To confirm the synaptic mechanism, the team paired optogenetic stimulation with electrophysiological recordings from individual PnC neurons in thin brain slices (in vitro). These whole-cell recordings demonstrated directly that glutamatergic inputs from the CeA produce excitation of GlyT2-positive inhibitory neurons in the PnC. In other words, amygdala-derived excitation drives a feedforward inhibitory circuit in the brain stem that dampens the startle response when a prepulse is present.
Fénelon describes the discovery as “an important piece of the puzzle” in identifying the neural substrate of PPI. With this circuit mapped, her lab is now using the new information to search for other pathways that contribute to pre-attentive inhibition and to test strategies for reversing PPI deficits in mouse models of schizophrenia. Pinpointing precise circuit elements could guide the development of therapies that more effectively restore sensory gating without broad, non-specific effects.
About this neuroscience research news
Source: UMass
Contact: Patty Shillington – UMass
Image: The image is credited to UMass Amherst
Original Research: Open access. “The amygdala modulates prepulse inhibition of the auditory startle reflex through excitatory inputs to the caudal pontine reticular nucleus” by Karine Fénelon et al., BMC Biology
Abstract
The amygdala modulates prepulse inhibition of the auditory startle reflex through excitatory inputs to the caudal pontine reticular nucleus
Background
Sensorimotor gating is a foundational pre-attentive process in which a sensory cue can inhibit a motor response.
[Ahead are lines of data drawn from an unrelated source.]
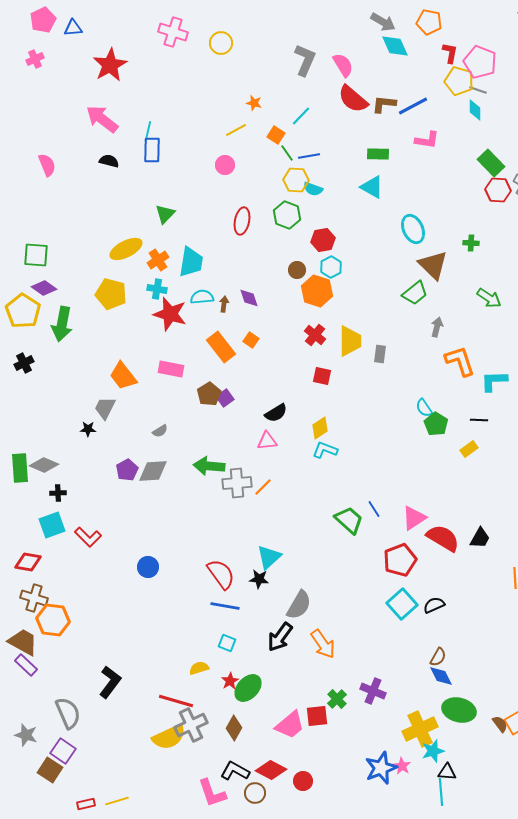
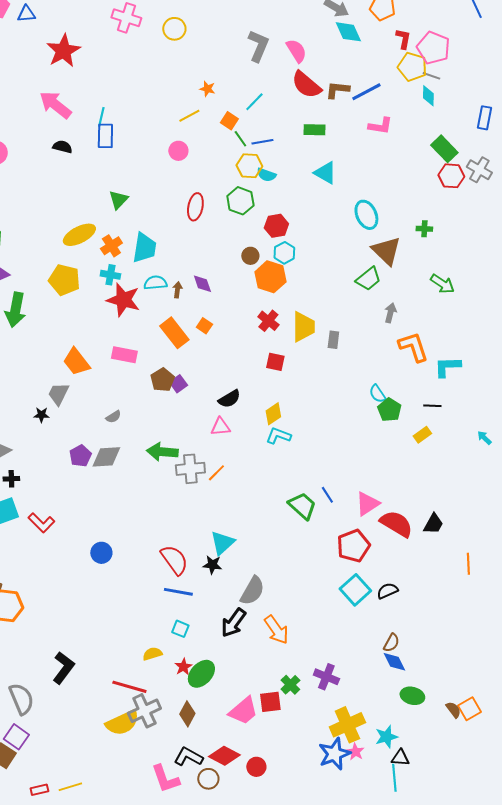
green rectangle: (378, 154) -> (314, 130), moved
green ellipse: (459, 710) -> (412, 696), size x0.7
yellow cross: (420, 729) -> (347, 725), moved

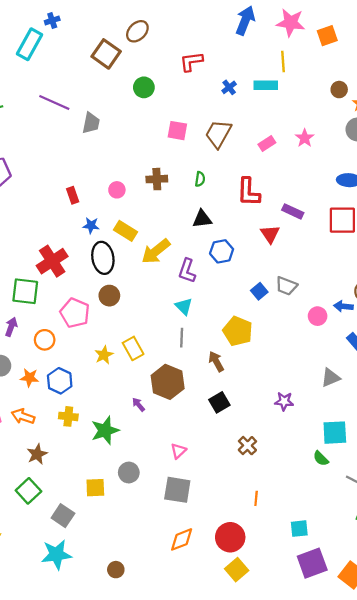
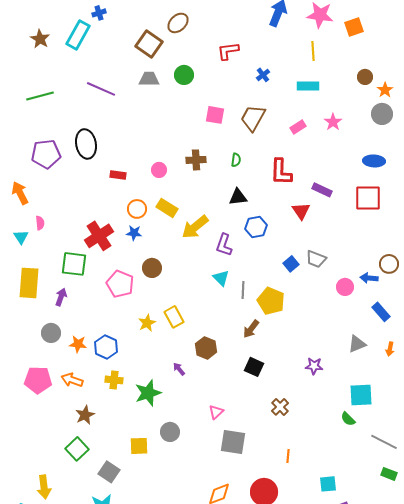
cyan rectangle: (266, 85) -> (308, 86), moved
gray trapezoid: (91, 123) -> (149, 79), moved, turned -100
red rectangle: (73, 195) -> (118, 175), turned -63
blue star: (91, 225) -> (134, 233), moved
black ellipse: (103, 258) -> (86, 144), moved
gray line: (182, 338) -> (243, 290), moved
orange circle: (45, 340) -> (137, 209), moved
brown arrow: (216, 361) -> (251, 329), turned -114
brown hexagon: (168, 382) -> (206, 348), size x0.7
black square: (219, 402) -> (254, 367), turned -36
gray square: (177, 490) -> (233, 442), moved

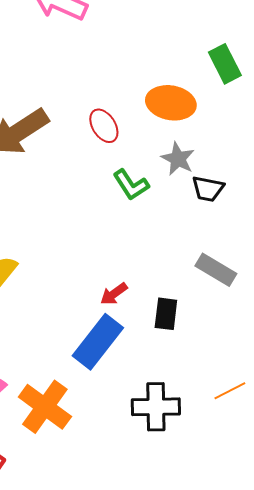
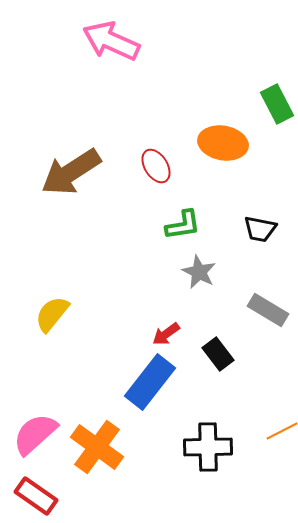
gray star: (178, 159) -> (199, 272), moved
green L-shape: (131, 185) -> (183, 225), turned -66
black rectangle: (166, 314) -> (218, 354), turned -44

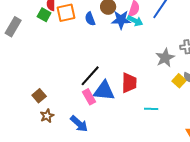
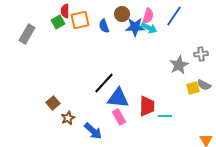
green square: (44, 15) -> (58, 22), turned 32
yellow square: (179, 81) -> (193, 88), turned 32
red trapezoid: (129, 83) -> (147, 106), moved
pink rectangle: (89, 97) -> (119, 117), moved
brown star: (47, 116) -> (68, 118), moved

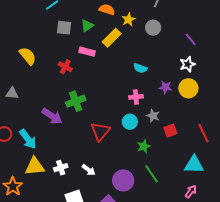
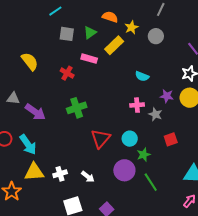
purple arrow: (52, 116) -> (35, 112), moved
gray star: (153, 116) -> (155, 114), moved
cyan circle: (130, 122) -> (130, 139), moved
purple circle: (123, 180) -> (124, 170), moved

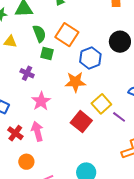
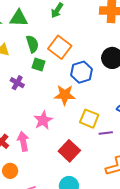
pink star: (41, 101) -> (43, 120), moved
yellow square: (101, 104) -> (89, 119), turned -30
purple line: (119, 117) -> (106, 133), turned -48
red square: (81, 122) -> (69, 151), moved

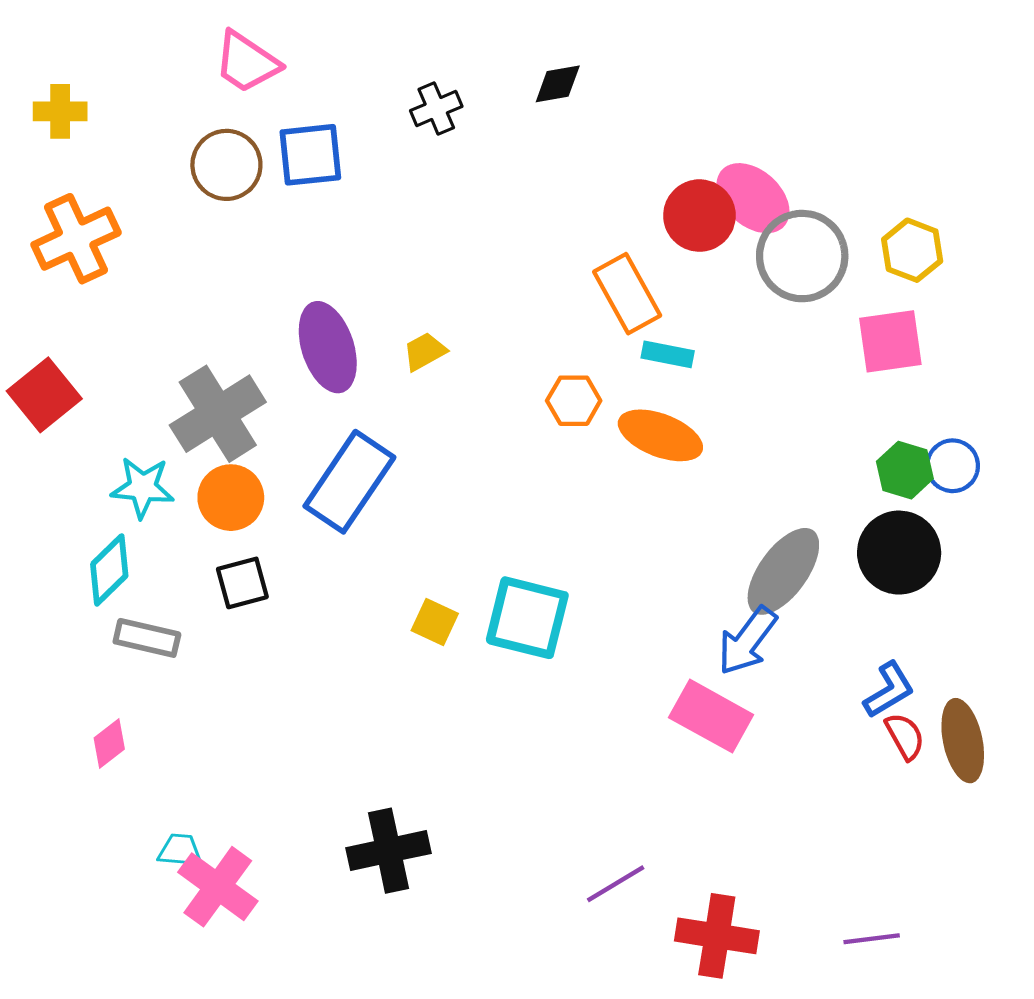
It is commonly measured using prepulse inhibition (PPI) of the auditory startle reflex. PPI deficits appear in schizophrenia and other neuropsychiatric disorders and are often associated with attention and cognitive impairments. While reversing PPI deficits in animal models is a standard step in preclinical antipsychotic research, the precise neurotransmitters and synaptic pathways responsible for PPI have remained unclear under normal physiological conditions.
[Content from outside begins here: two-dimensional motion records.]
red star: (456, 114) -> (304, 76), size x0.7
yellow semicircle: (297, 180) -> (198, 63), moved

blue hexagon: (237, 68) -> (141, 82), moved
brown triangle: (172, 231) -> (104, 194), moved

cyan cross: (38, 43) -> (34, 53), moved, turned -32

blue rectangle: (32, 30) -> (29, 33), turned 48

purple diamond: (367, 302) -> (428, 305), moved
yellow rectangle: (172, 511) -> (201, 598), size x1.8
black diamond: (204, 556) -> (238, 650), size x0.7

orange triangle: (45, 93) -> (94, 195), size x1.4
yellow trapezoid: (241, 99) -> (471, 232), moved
Recent studies have challenged the long-standing idea that cholinergic midbrain inputs to the PnC mediate PPI. Instead, glutamatergic excitation combined with glycinergic and GABAergic inhibition at the PnC is now implicated. Given that amygdalar dysfunction disrupts PPI and appears in several disorders with impaired sensory gating, this study tested whether direct projections from the amygdala to the PnC contribute to PPI.
Results
Using wild-type and GlyT2-eGFP transgenic mice, the authors employed tract-tracing, neuronal reconstructions, and immunohistochemistry to show that the central amygdala sends glutamatergic projections to the PnC that contact GlyT2-positive neurons. Optogenetic inhibition of CeA-to-PnC synapses decreased PPI in vivo, whereas optogenetic activation of these inputs produced partial PPI. In GlyT2-Cre mice, in vitro whole-cell recordings combined with optogenetic stimulation confirmed that CeA inputs activate GlyT2-positive PnC neurons. Photo-inhibition of GlyT2-positive neurons in vivo further implicated these inhibitory cells in the PPI pathway.
Conclusions
These results reveal a feedforward inhibitory mechanism in the brain stem startle circuit: glutamatergic inputs from the amygdala recruit GlyT2-positive PnC neurons to produce prepulse inhibition. The findings refine our understanding of the neural basis of PPI and offer insight relevant to neuropsychiatric and neurological disorders characterized by disrupted sensorimotor gating.